I inserted the echo statement on line 2 to test if the script was even getting to that point, but when I run the script that doesn't even get outputted. I guess that means I can't just use sudo -s inside a script like I can on the command line.

Does anyone know how I can make these command line instructions execute in a shell script?

4

Every command in a shell script, is run independently. The script is parent process which invokes commands as child processes. Thus, sudo -s creates a new process that opens root shell. However, this process cannot execute the commands later.

You can also see your echo output being printed, if you do exit from root shell. This happens because, when you exit, the process of root shell gets terminated.

You can write all the commands, except sudo -s in shell script. Make it executable by chmod +x install_logentries.sh. And execute it via sudo install_logentries.sh

Another alternative is to embed commands as a child process using << (as given below):

#!/bin/bash
sudo -s << SCRIPT
tee /etc/yum.repos.d/logentries.repo <<EOF

[logentries]
name=Logentries repo
enabled=1
metadata_expire=1d
baseurl=http://rep.logentries.com/amazonlatest/\$basearch
gpgkey=http://rep.logentries.com/RPM-GPG-KEY-logentries

EOF
yum update
yum install logentries
SCRIPT
  • 2
    Typo in sudo line. I think you mean sudo -s, not sudo - s. – Daniel Bungert Aug 22 '16 at 22:10
4

I generally check the EUID and if it's not zero, then something like:

if [ $EUID -ne 0 ]; then
    exec sudo $0
done

(Basically force the script to run as root if it's not already. The "exec" bit makes sure that control does not return to your non-root script.)

2

Removing the sudo line and invoking it as sudo ./script should give you what you want.
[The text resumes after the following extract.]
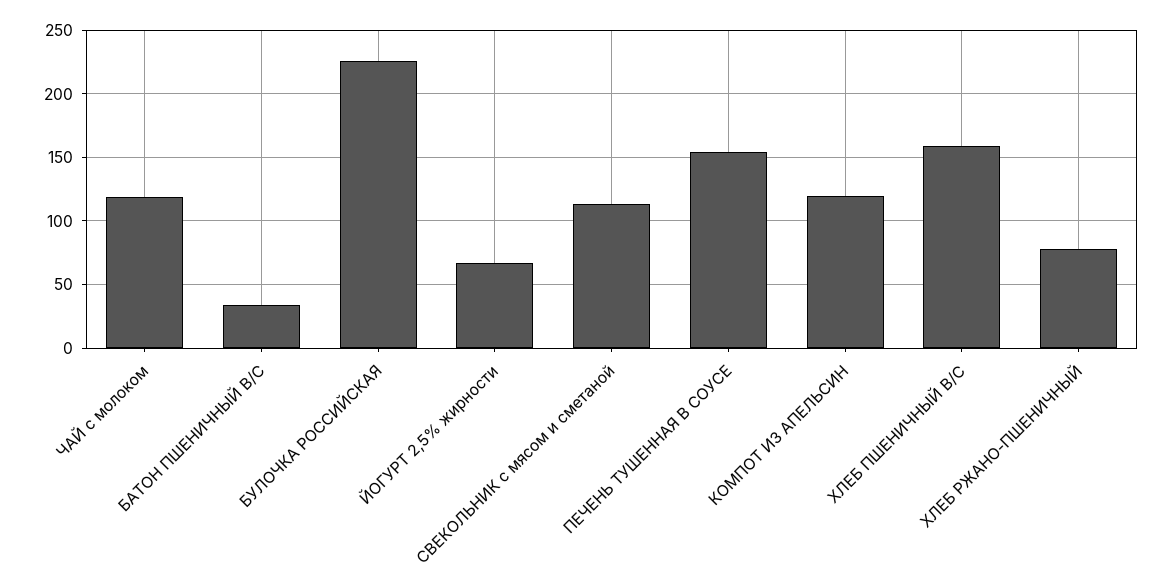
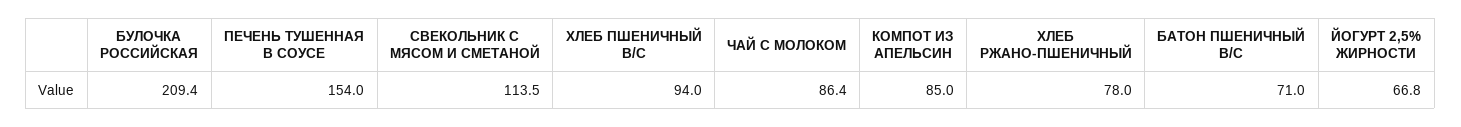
ЧАЙ с молоком: 120 -> 86.4
БАТОН ПШЕНИЧНЫЙ В/С: 35 -> 71
БУЛОЧКА РОССИЙСКАЯ: 225 -> 209.4
КОМПОТ ИЗ АПЕЛЬСИН: 120 -> 85
ХЛЕБ ПШЕНИЧНЫЙ В/С: 160 -> 94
Or, sudo could be used within the script by prefixing the individual commands (sudo tee, sudo yum).

1

Try adding the 'shebang' line (first line) to call your bash, as the following example shows: (do a which bash to find where your bash is located as it may not be /bin/bash)

#!/bin/bash

sudo -s
echo "sudod"
tee /etc/yum.repos.d/logentries.repo <<EOF
[logentries]
name=Logentries repo
enabled=1
metadata_expire=1d
baseurl=http://rep.logentries.com/amazonlatest/\$basearch
gpgkey=http://rep.logentries.com/RPM-GPG-KEY-logentries
EOF
yum update
yum install logentries

NOTE: You may be prompted when you do sudo -s for a password.